Handling the instructions
Having combined the incoming instruction stream from the Instruction cache with the information from the Branch predict, the instruction are queued and passed to the Decode, Crack and Group Formation Unit. At this stage, in order to keep the instruction handling speed at a maximum, this unit takes the instruction codes from the Instruction cache, decodes them and cracks them into their component parts called Internal Operations (IOPs). These very small but simple tasks are passed out to specialized units like the five blocks shown along the bottom of Figure 13.5.
Figure 13.5 The PowerPC 970
The IOPs are executed in whatever order that will result in the fastest throughput and to reduce the complexity of keeping track of the execution of each and every one, they are organized in groups of five and then the groups are tracked.
Of the final row shown, there are the arithmetically based block that handle the vectors, floating point and integer calculations, the load-store that handles the transfer of data to the memory via the second level cache and finally the feedback path for the branch prediction information.
The PowerPC may not be in our PC but it may well be in our car. The Ford Motor Company has elected to use the PowerPC as first choice for their engine management computer into the next century.
In each case, choose the best option.
1 The maximum number of instructions that the PowerPC 970 can be dealing simultaneously is:
(a) 200.
(b) 3.
(c) 16384.
(d) 128.
2 Write-back:
(a) reverses the order of the bits of data.
(b) is used to double-check the accuracy of data before use.
(c) is only used in the little-endian system.
(d) stores results in the cache rather than in the external memory.

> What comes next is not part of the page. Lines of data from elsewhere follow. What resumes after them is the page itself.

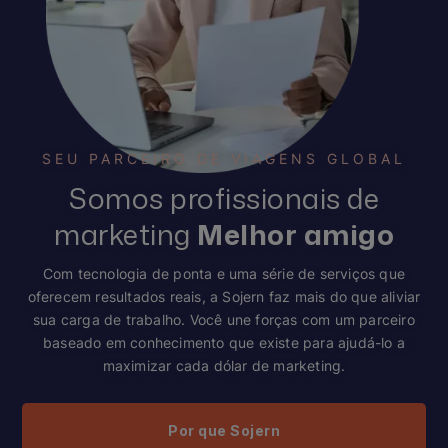
SEU PARCEIRO DE VIAGENS GLOBAL
Somos profissionais de
marketing
Melhor amigo
Com tecnologia de ponta e uma série de serviços que
oferecem resultados reais, a Sojern faz mais do que aliviar
sua carga de trabalho. Você une forças com um parceiro
baseado em conhecimento que existe para ajudá-lo a
maximizar cada dólar de marketing.
Por que Sojern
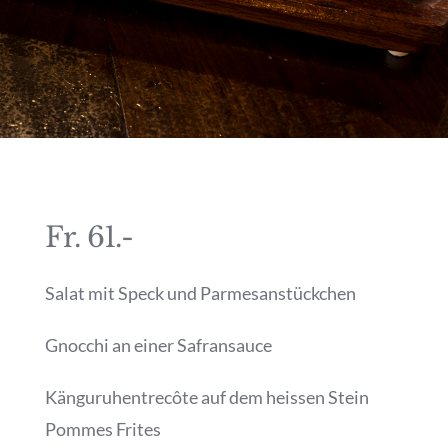
Fr. 61.-
Salat mit Speck und Parmesanstückchen
Gnocchi an einer Safransauce
Känguruhentrecôte auf dem heissen Stein
Pommes Frites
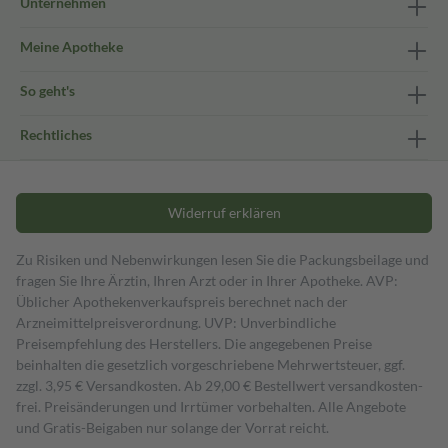
Unternehmen
Meine Apotheke
So geht's
Rechtliches
Widerruf erklären
Zu Risiken und Nebenwirkungen lesen Sie die Packungsbeilage und
fragen Sie Ihre Ärztin, Ihren Arzt oder in Ihrer Apotheke. AVP:
Üblicher Apothekenverkaufspreis berechnet nach der
Arzneimittelpreisverordnung. UVP: Unverbindliche
Preisempfehlung des Herstellers. Die angegebenen Preise
beinhalten die gesetzlich vorgeschriebene Mehrwertsteuer, ggf.
zzgl. 3,95 € Versandkosten. Ab 29,00 € Bestell­wert versand­kosten­
frei. Preisänderungen und Irrtümer vorbehalten. Alle Angebote
und Gratis-Beigaben nur solange der Vorrat reicht.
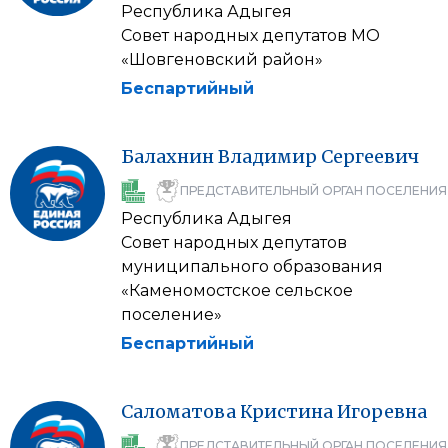
Республика Адыгея
Совет народных депутатов МО
«Шовгеновский район»
Беспартийный
Балахнин
Владимир
Сергеевич
ПРЕДСТАВИТЕЛЬНЫЙ ОРГАН ПОСЕЛЕНИЯ
Республика Адыгея
Совет народных депутатов
муниципального образования
«Каменомостское сельское
поселение»
Беспартийный
Саломатова
Кристина
Игоревна
ПРЕДСТАВИТЕЛЬНЫЙ ОРГАН ПОСЕЛЕНИЯ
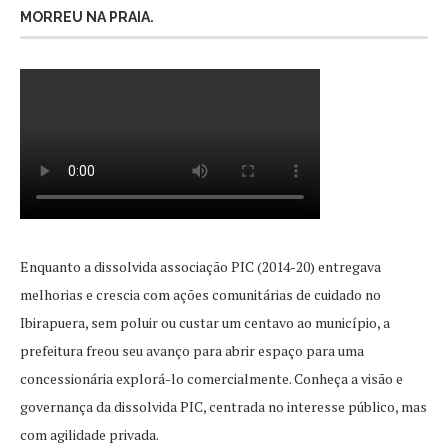
MORREU NA PRAIA.
Enquanto a dissolvida associação PIC (2014-20) entregava
melhorias e crescia com ações comunitárias de cuidado no
Ibirapuera, sem poluir ou custar um centavo ao município, a
prefeitura freou seu avanço para abrir espaço para uma
concessionária explorá-lo comercialmente. Conheça a visão e
governança da dissolvida PIC, centrada no interesse público, mas
com agilidade privada.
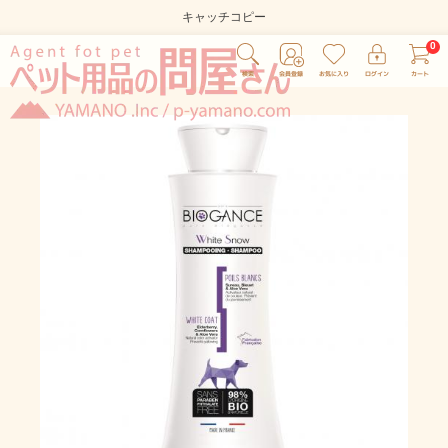
キャッチコピー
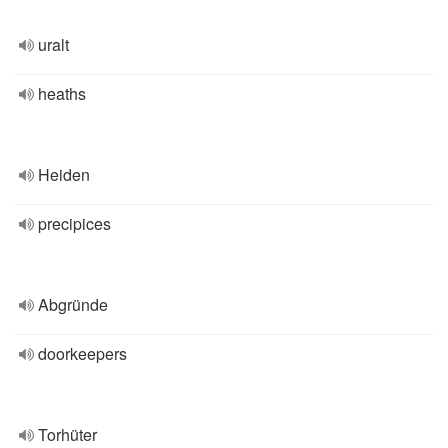
uralt
heaths
Heiden
precipices
Abgründe
doorkeepers
Torhüter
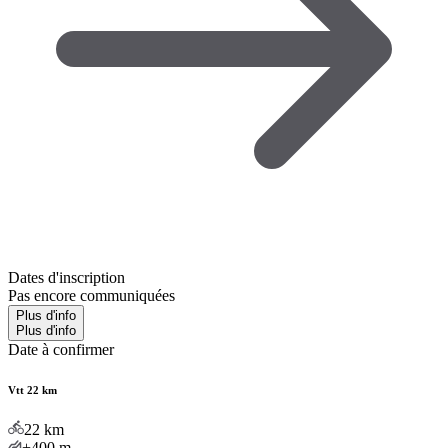
Dates d'inscription
Pas encore communiquées
Plus d'info
Plus d'info
Date à confirmer
Vtt 22 km
22
km
+400
m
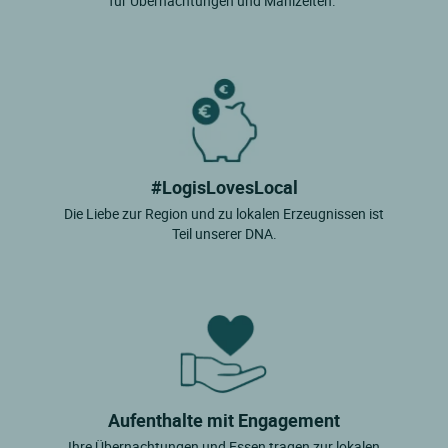
für Übernachtungen und Mahlzeiten."
#LogisLovesLocal
Die Liebe zur Region und zu lokalen Erzeugnissen ist
Teil unserer DNA.
Aufenthalte mit Engagement
Ihre Übernachtungen und Essen tragen zur lokalen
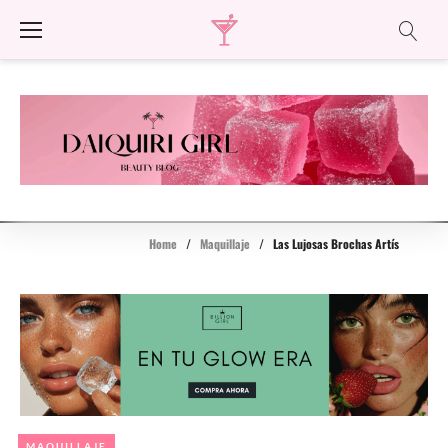
Skip
to
content
Home
/
Maquillaje
/
Las Lujosas Brochas Artís
MAQUILLAJE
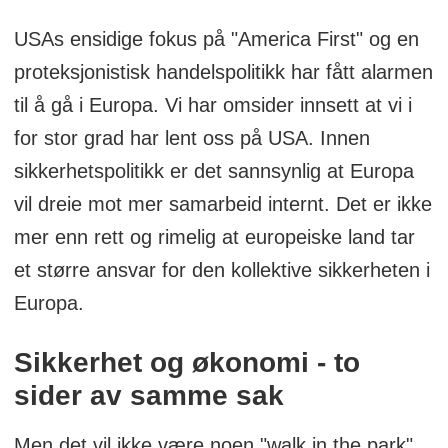
USAs ensidige fokus på "America First" og en
proteksjonistisk handelspolitikk har fått alarmen
til å gå i Europa. Vi har omsider innsett at vi i
for stor grad har lent oss på USA. Innen
sikkerhetspolitikk er det sannsynlig at Europa
vil dreie mot mer samarbeid internt. Det er ikke
mer enn rett og rimelig at europeiske land tar
et større ansvar for den kollektive sikkerheten i
Europa.
Sikkerhet og økonomi - to
sider av samme sak
Men det vil ikke være noen "walk in the park",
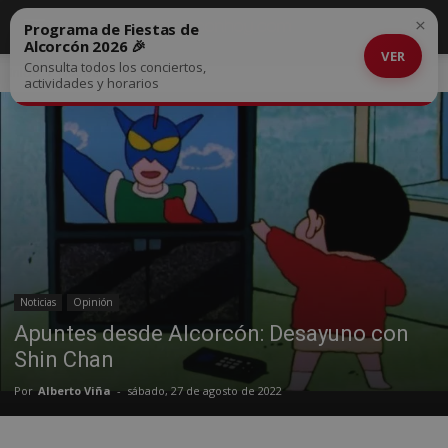
×
Programa de Fiestas de
Alcorcón 2026 🎉
VER
Consulta todos los conciertos,
Inicio
Noticias
actividades y horarios
Noticias
Opinión
Apuntes desde Alcorcón: Desayuno con
Shin Chan
Por
Alberto Viña
-
sábado, 27 de agosto de 2022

3 The PowerPC 970 has an internal bus running at a frequency of:
(a) 64 bits/s although it can run at 32 bits/s.
(b) 512 kB/s.
(c) 900 MHz.
(d) 533 MHz.
4 A register that can be accessed by two circuits at the same time is referred to as:
(a) a second-level cache.
(b) dual-ported.
(c) a buffer.
(d) a three-ported device.
5 Big endian format:
(a) stores the low byte in the highest address.
(b) stores the high byte in the highest address.
(c) is used in all microprocessors.
(d) is used in a cache but never in the main memory.
14. The Athlon XP
This is AMD’s competitor to the Pentium and is concentrating the mind of both companys and greatly benefiting the rest of us.
Competition concentrates the mind as well as improving things for the customers.
AMD has been creeping up on Intel for several years and finally the Athlon’s 37 million transistors are giving the Pentium a serious problem. It is usually cheaper and, in many tests, faster. The thought behind the Athlon is not to compete in terms of clock speed but to go for real speed by doing more work for each clock cycle. Even so, the Athlon XP is now competing head-to-head on speed, having matched the Pentium at 2.8 GHz using the same 0.13 micron technology though with a different internal design and ensuring (of course) that the two microprocessors are not pin-for-pin compatible. The Athlon includes a similar system of protection against thermal overload as in the Pentium.
An outline of the Athlon XP is shown in Figure 14.1.
Figure 14.1 The Athlon XP processor
Caches
For maximum speed the caches are on-chip. This eliminates the traveltime delay as the data is moved.
From the external memory and the surrounding hardware, the incoming information from the system bus is fed into a 64 kB instruction cache and a separate 64 kB data cache. The data cache feeds data into the L2 cache, which is somewhat larger at 256 kB and has techniques to ensure that the L2 cache does not duplicate any of the information stored in the data cache and hence we effectively have a 384 kB local high speed storage area.